■ **What needs to be done**:
Below are some records; give them all again exactly, but not the pictures.

■ **Entries shown**:
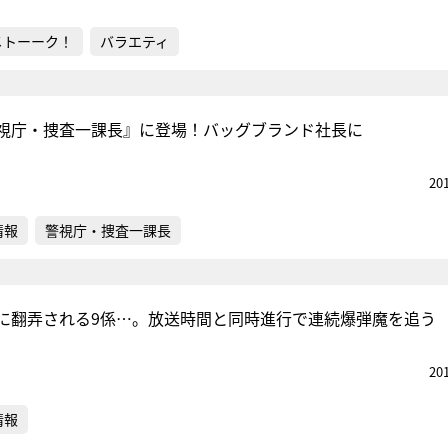
メトーーク！
バラエティ
視庁・捜査一課長』に登場！バッグブランド社長に
20
情報
警視庁・捜査一課長
に翻弄される9係…。放送時間と同時進行で連続爆弾魔を追う
20
情報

■ **Task output**:
メトーーク！
バラエティ
視庁・捜査一課長』に登場！バッグブランド社長に
20
情報
警視庁・捜査一課長
に翻弄される9係…。放送時間と同時進行で連続爆弾魔を追う
20
情報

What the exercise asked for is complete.